* _WORK TO COMPLETE_:
#1 Give the Govinda passage from "Interpretations" to "of the Land).", inclusive, with "Vishnu Sahasranama" changed to "Sahasranama of Vishnu".
#2 In the Govinda passage, what did Vishnu do that led the devas to praise Him as Govind, according to the Shanti Parva of the Mahabharata?
#3 Summarize the Govinda passage in two sentences.

* _SOURCE PASSAGE_:
********

Govinda (), also rendered Govind and Gobind, is an epithet of Vishnu which is also used for his avatars such as Krishna. The name appears as the 187th and the 539th name of Vishnu in Vishnu Sahasranama.  The name is also popularly addressed to Krishna, referring to his youthful activity as a cowherd boy. Vishnu, or Krishna, is regarded as the supreme God in the Vaishnava tradition and also by much of the pan-Hindu tradition.

Etymology
In the word "Govinda", "Govu" means Indriyas. Govinda therefore means the all-pervading, omnipresent ruler of the sense organs, or Indriyas. "Govu" also means 'Vedas'. Hence Govinda is the supreme being who can be known through the Vedas. Govinda can also be translated as "protector of cows".

Interpretations

Govinda is a name of Krishna and also appears as the 187th and 539th name of Vishnu in the Vishnu Sahasranama, the 1,000 names of Vishnu.

According to Adi Shankara's commentary on Vishnu Sahasranama, translated by Swami Tapasyananda, Govinda has four meanings:

 The sages call Krishna "Govinda" as He pervades all the worlds, giving them power.
 The Shanti Parva of the Mahabharata states that Vishnu restored the earth that had sunk into the netherworld, so all the devas praised Him as Govind (Protector of the Land).

********

* _STORED RECORDS_:
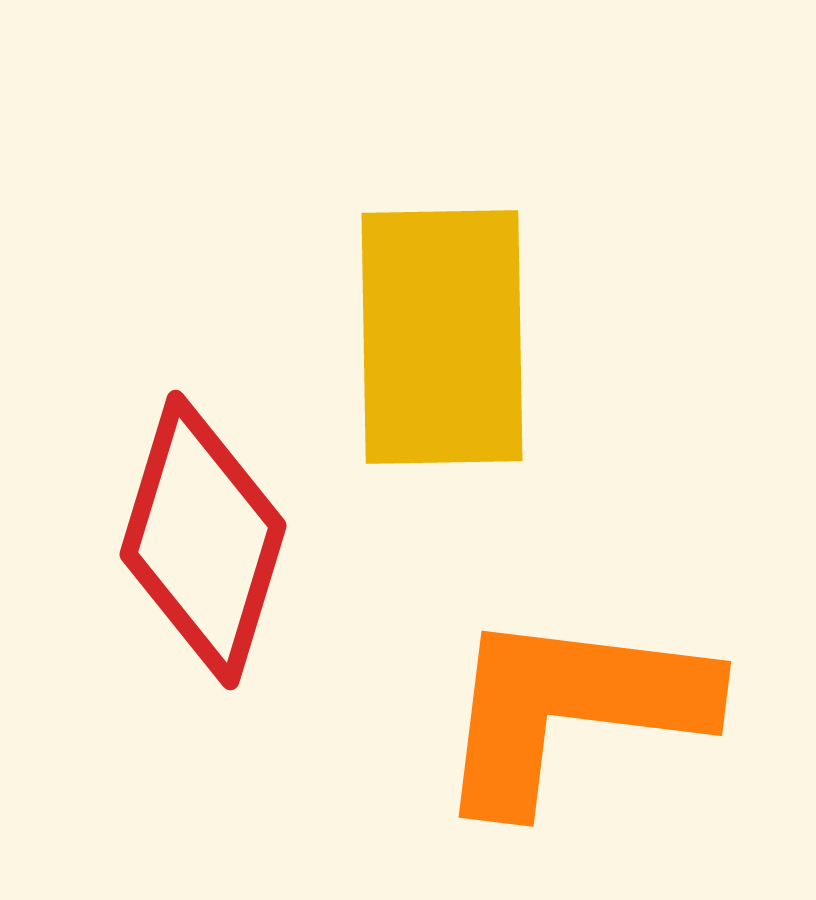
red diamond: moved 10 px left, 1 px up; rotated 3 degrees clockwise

********

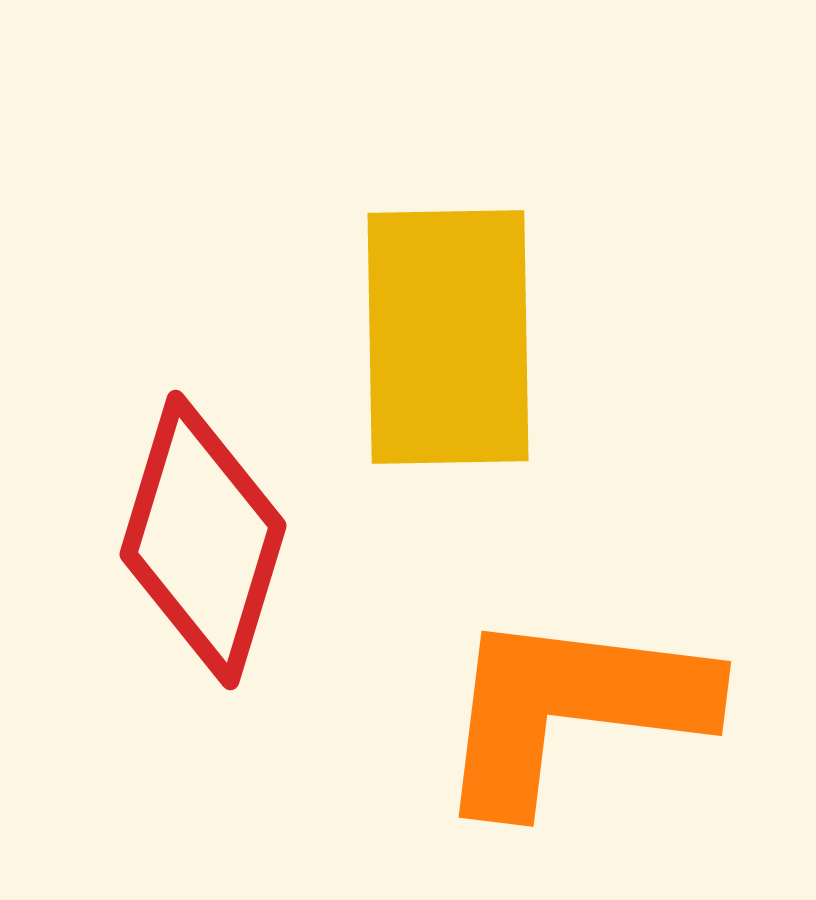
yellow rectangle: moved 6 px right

********

* _SOLUTION LIST_:
#1
Interpretations

Govinda is a name of Krishna and also appears as the 187th and 539th name of Vishnu in the Sahasranama of Vishnu, the 1,000 names of Vishnu.

According to Adi Shankara's commentary on Sahasranama of Vishnu, translated by Swami Tapasyananda, Govinda has four meanings:

 The sages call Krishna "Govinda" as He pervades all the worlds, giving them power.
 The Shanti Parva of the Mahabharata states that Vishnu restored the earth that had sunk into the netherworld, so all the devas praised Him as Govind (Protector of the Land).

#2 He restored the earth that had sunk into the netherworld.

#3 Govinda is a name of Vishnu that is also used for his avatars such as Krishna, and it appears as the 187th and 539th name of Vishnu in the Vishnu Sahasranama. It can mean the ruler of the sense organs, the supreme being known through the Vedas, or "protector of cows," and Adi Shankara's commentary gives it four meanings.